Digital rights

Last month I attended the fantastic re:publica event in Berlin. It would be misleading to call it a conference, it is to a conference what Primavera is to a gig. This is the largest digital rights politics event in the world, thousands of attendees, hundreds of sessions. Art, music, culture, talks, sessions, technology, and some of the coolest people I’ve had the privilege of seeing speak to a live audience (I’m looking at you Randall Munroe).

But something struck me when looking at all of these people interested in digital rights subjects that included virtual reality, AI, TTIP, hacking and surveillance, just to name a few. The audience was overwhelmingly young, and there was undoubtedly a bit of a music festival feel to the event, with VIP lounges, beer stalls and merchandise stands. In my experience, seeing an engaged young audiences hearing about ethical hacking or the digital politics issues surrounding the Panama papers is a rarity, and it prompted me to think what is going on with the re:publica audience, is it really a sign of a generation that is more keen on digital politics, or is it just an anomaly caused by the modern Berlin society?

It is very difficult to measure the level of mainstream engagement with digital rights politics. In general, it is quite evident that topics such as net neutrality and digital privacy are not particularly high in the political agenda. Even the most note-worthy topics such as whistleblowing and surveillance do not seem to get the coverage that they deserve; large numbers of people have no idea who Edward Snowden is, and Julian Assange seems to be in most people’s awareness as that guy trapped in a South American embassy. But then again, successful digital campaigns against SOPA/PIPA and ACTA are still paraded as great examples of digital rights politics at their best. Similarly, the Pirate Party has been making waves in the European Parliament, with MEPs like Amelia Andersotter last term, and now with the fabulous Julia Reda. But are these success stories a temporary thing? Are they mostly the result of my filter bubble inhabited by those aware of digital rights? Does anyone care about digital rights outside of a few obsessives?

There is certainly an age divide, when I read what many of my contemporaries are interested in, I notice an increasingly conservative timeline that is uninterested with digital rights. On the other hand, the younger more digitally aware generations may be more technically aware, but they do not vote, which puts the conservative politicians in power. The great measure of this will be during the Brexit vote, with younger voters leaning towards remaining in the EU, while the older more conservative generations favour leaving the EU. As I have discussed elsewhere, a lot of important digital rights issues are tied with EU membership, so this will be an interesting measure of where we stand.

In the end, there may be an argument to be made against a wider engagement in digital rights, they are not as important in the larger scheme of things.

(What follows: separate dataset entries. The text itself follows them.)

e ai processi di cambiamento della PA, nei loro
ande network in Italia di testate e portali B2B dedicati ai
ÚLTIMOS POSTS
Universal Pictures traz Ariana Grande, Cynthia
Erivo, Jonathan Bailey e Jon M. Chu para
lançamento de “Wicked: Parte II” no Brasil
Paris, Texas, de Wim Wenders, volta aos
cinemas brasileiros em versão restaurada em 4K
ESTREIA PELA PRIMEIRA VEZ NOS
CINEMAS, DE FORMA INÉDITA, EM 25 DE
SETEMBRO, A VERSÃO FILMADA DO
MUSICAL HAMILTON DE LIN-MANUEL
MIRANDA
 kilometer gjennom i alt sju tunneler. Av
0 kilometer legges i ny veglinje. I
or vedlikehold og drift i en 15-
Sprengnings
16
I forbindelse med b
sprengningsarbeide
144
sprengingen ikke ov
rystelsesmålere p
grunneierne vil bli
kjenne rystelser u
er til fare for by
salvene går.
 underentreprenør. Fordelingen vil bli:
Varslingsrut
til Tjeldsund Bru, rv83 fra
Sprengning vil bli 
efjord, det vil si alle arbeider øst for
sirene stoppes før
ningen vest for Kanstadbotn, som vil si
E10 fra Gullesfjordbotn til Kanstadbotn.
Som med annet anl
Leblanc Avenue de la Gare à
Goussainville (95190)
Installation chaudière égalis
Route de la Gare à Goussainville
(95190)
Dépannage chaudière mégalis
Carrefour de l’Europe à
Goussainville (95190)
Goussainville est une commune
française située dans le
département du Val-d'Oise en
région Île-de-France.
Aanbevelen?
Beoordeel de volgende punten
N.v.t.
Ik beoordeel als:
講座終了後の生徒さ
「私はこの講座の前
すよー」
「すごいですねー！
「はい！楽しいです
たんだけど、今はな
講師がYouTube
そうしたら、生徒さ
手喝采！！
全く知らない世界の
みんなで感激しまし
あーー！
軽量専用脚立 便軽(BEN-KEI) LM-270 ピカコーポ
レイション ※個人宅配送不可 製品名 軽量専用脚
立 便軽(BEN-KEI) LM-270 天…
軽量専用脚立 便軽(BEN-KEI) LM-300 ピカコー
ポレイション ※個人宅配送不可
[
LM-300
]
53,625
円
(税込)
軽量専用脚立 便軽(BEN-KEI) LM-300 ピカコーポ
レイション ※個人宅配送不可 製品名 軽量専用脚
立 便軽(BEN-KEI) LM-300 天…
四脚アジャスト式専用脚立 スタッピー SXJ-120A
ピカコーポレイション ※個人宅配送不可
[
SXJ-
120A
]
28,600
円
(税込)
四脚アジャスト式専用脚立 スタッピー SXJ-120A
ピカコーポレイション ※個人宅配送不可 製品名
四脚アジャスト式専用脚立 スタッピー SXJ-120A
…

Who cares about net neutrality when we are faced with corruption, inequality, terrorism and environmental disaster? But then again, one could argue that digital rights are at the heart of many of those issues. The fight against terrorism has an important digital element. We need to fight surveillance and to protect whistleblowing to fight corruption and inequality. Digital technologies may prove vital in making a greener world.

Digital rights then are a more important element to our overall rights than we may think.